What to do ::
(a) Summarize the passage on nanofiber filters in two sentences.
(b) Answer these questions from the passage on nanofiber filters:
(i) What two kinds of filter may the deodorizing filter be?
(ii) What other name may the nozzle be given?
(iii) What may be observed at the end of the nozzle during spinning?
--- Article ---
Specifically, the nanofiber filters 34 and 35 may include a base 34 and a nanofiber 35. For example, the base 34 may be located outside the nanofiber 35. In this case, the base 34 may protect the nanofiber 35 from the outside. For another example, the base 34 may be located inside the nanofiber 35. In this case, the prefilter 33 may protect the nanofiber 35 from the outside.

The base 34 may be located between the first upper frame 31a and the first lower frame 31b and may be coupled to the first upper frame 31a and the first lower frame 31b. Accordingly, the base 34 may be supported by the first upper frame 31a and the first lower frame 31b, and the roll shape of the base 34 may be maintained.

The nanofiber 35 may be located between the first upper frame 31a and the first lower frame 31b and may be coupled to the base 34. Accordingly, the nanofiber 35 may be supported by the base 34, and the roll shape of the nanofiber 35 may be maintained.

The deodorizing filter 36 may be located inside the nanofiber filters 34 and 35. The deodorizing filter 36 may have a plurality of through holes. For example, the deodorizing filter 36 may be an activated carbon filter or a carbon filter, and may adsorb or collect unpleasant odors and/or harmful gases contained in air.

Referring to FIGS. 6 and 7, each of the nanofiber filters 34 and 35 described above may be manufactured by electrospinning.

A polymer solution PS may be a raw material of a nanofiber. The polymer solution PS may include materials such as polyacrylonitrile (PAN), polyethersulfone (PES), polyamide (PA), or polyvinylidene fluoride (PVDF). The polymer solution (PS) accommodated in a syringe Sy may be pressed into a nozzle Nz provided on one side of the syringe Sy by a pump Pu. The nozzle Nz may be referred to as a needle. The polymer solution PS may be formed as a droplet at the tip of the nozzle Nz.

A high voltage source HV may apply a high voltage to the polymer solution PS. A voltage applied from the high voltage source HV to the nozzle Nz may be a high voltage of about 20 kV or more. When an electric field greater than the surface tension of the polymer solution PS is formed, the polymer solution PS as a nanofiber nf with a diameter of tens to hundreds of nanometers may be spun from the nozzle Nz toward a ground electrode Gn. In this case, a Taylor cone tc may be observed at the end of the nozzle Nz. The spun nanofiber nf may be attached and collected on a collector C placed between the nozzle Nz and the ground electrode Gn.
--- Collected material ---
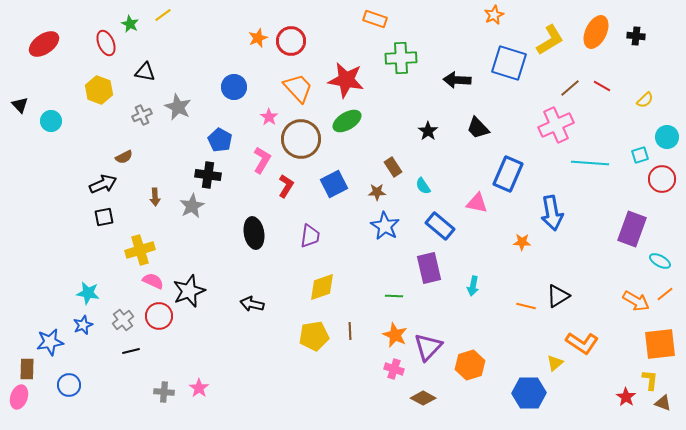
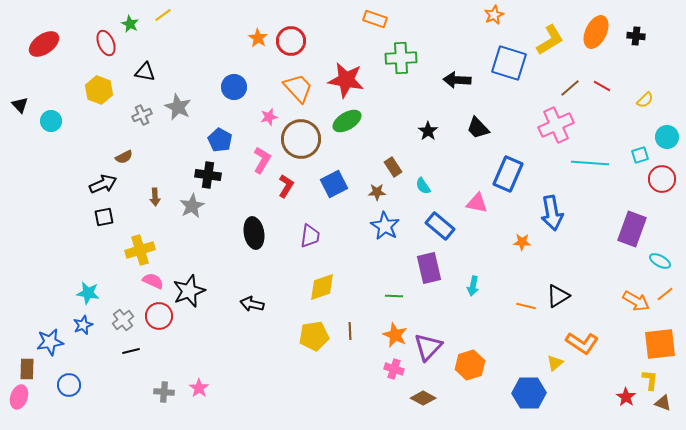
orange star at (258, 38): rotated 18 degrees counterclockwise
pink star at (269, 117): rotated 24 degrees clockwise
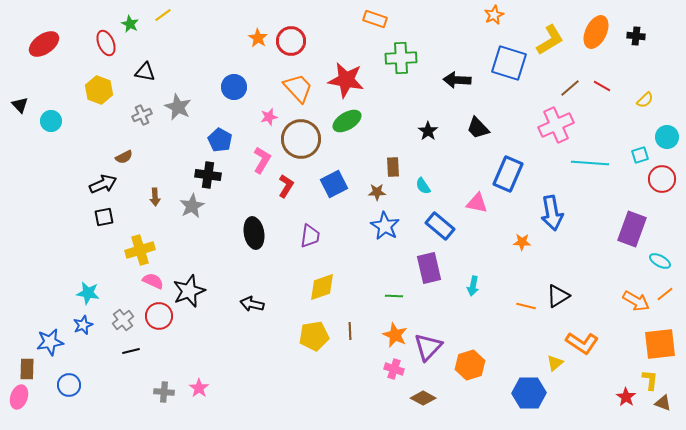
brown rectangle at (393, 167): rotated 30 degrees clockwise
---
Solution set ::
(a) The nanofiber filters may include a base and a nanofiber held between the first upper frame and the first lower frame, with the nanofiber supported by the base. A deodorizing filter may sit inside them, and each nanofiber filter may be made by electrospinning, where a high voltage of about 20 kV or more spins a polymer solution from a nozzle into nanofiber that collects on a collector.

(b)
(i) An activated carbon filter or a carbon filter.
(ii) A needle.
(iii) A Taylor cone.